**Document passage:**
+===+

Testing is grouped into different categories to fit different stages of development. These strategies will be ideal for different circumstances, and will have different objectives or focuses.

White box testing

White box testing is the in-house testing of the code’s structure and algorithms. White box testing focuses on the code itself, and therefore requires knowledge of how the code is written. White box testing is used across the development cycle, and is consistently used to monitor for regressions.
White box testing often involves:

Unit tests
Valid, invalid, boundary and erroneous data

White box testing is often automated using Continuous Integration (CI) tools, or utilities that are part of the language/framework’s ecosystem, such as cargo test in the Rust ecosystem.

Black box testing

The goal of black box testing is to check the functionality of the program, ignoring anything unrelated to such, including the code quality or structure.
Black box testing is performed by the end users, where their feedback will be used to refine the functionality.

Alpha testing

Alpha testing is any testing performed by the in house developers, or other employees of the development company/department during the development stage. This will involve the early release of an in-development build of the program, where features may be missing or non functional.

Alpha testing will focus on pinpointing and fixing early bugs that may critically affect the program, and to give an idea of the current state of development.

Beta testing

Beta testing is carried out similarly to alpha testing except instead with the end user using the build, where they will be allowed to use the program as they expect. The beta build will be often made after the main development has completed and functionality is present. The end user will then provide feedback to the developers on any remaining issues regarding the program.

Beta builds are often very close to the final release of the program, where the only thing stopping the final release is quality control.

Warning

Regression and acceptance testing are not in the specification. However it’s probably good to know

Regression Testing

Acceptance Testing

Implementation

After a build is passing all tests and has been approved by the client, the program can then be installed onto production servers or systems. Implementation also often involves the additions of application tweaks such as DRM and digital signatures. It can also involve setting up distribution, such as pushing updates or creating download servers/CDNs

Evaluation

Maintenance

System development methodologies

The above stages can be grouped together in different ways to create System development methodologies, which determine how teams will approach the development of a project.

Waterfall

Waterfall is a linear SDLC where each stage is completed sequentially, cycling round each time. The structure is highly rigid, where if the team needs to go back to a previous stage, the stages from then and the most recent stage must als obe repeated. In addition, the users generally only give any feedback to the development team near the start or end of a waterfall cycle, therefore making changes is tedious and difficult with this paradigm.

+===+

Data items

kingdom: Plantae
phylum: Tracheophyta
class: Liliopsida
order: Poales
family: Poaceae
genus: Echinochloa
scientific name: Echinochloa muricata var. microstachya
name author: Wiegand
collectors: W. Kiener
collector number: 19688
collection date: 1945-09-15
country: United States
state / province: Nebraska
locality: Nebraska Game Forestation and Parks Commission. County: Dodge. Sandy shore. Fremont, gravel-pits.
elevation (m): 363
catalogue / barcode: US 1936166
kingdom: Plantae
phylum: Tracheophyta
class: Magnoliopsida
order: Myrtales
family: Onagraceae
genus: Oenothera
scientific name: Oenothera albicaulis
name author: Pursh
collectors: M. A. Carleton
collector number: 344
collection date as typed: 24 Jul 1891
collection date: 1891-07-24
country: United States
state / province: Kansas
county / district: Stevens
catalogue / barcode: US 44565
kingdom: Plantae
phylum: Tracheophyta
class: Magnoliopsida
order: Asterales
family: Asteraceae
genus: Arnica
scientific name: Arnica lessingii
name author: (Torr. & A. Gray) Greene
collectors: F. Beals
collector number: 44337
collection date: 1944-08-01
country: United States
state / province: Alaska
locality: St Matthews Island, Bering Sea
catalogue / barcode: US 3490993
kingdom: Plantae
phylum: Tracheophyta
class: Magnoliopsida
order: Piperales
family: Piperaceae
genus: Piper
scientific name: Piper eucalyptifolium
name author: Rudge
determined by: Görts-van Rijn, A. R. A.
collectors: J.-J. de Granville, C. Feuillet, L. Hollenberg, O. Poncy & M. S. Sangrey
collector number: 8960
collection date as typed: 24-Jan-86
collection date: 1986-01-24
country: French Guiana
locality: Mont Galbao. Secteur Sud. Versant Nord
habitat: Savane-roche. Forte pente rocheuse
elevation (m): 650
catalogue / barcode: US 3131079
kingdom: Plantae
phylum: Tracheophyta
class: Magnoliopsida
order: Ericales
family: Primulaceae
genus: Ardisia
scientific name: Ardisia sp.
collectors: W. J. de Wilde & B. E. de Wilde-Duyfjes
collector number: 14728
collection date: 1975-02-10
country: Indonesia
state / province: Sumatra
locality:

+===+

**Task instructions:**
(1) In the software testing passage, what utility from the Rust ecosystem is named as a way to automate white box testing?
(2) Using the software testing passage, explain why white box testing requires knowledge of how the code is written.
(3) Duplicate the software testing passage from "Testing is grouped" to "objectives or focuses.".

**Answers to the problems:**
(1) cargo test

(2) White box testing focuses on the code itself. It is in-house testing of the code's structure and algorithms, so testers need to know how that code is written.

(3)
Testing is grouped into different categories to fit different stages of development. These strategies will be ideal for different circumstances, and will have different objectives or focuses.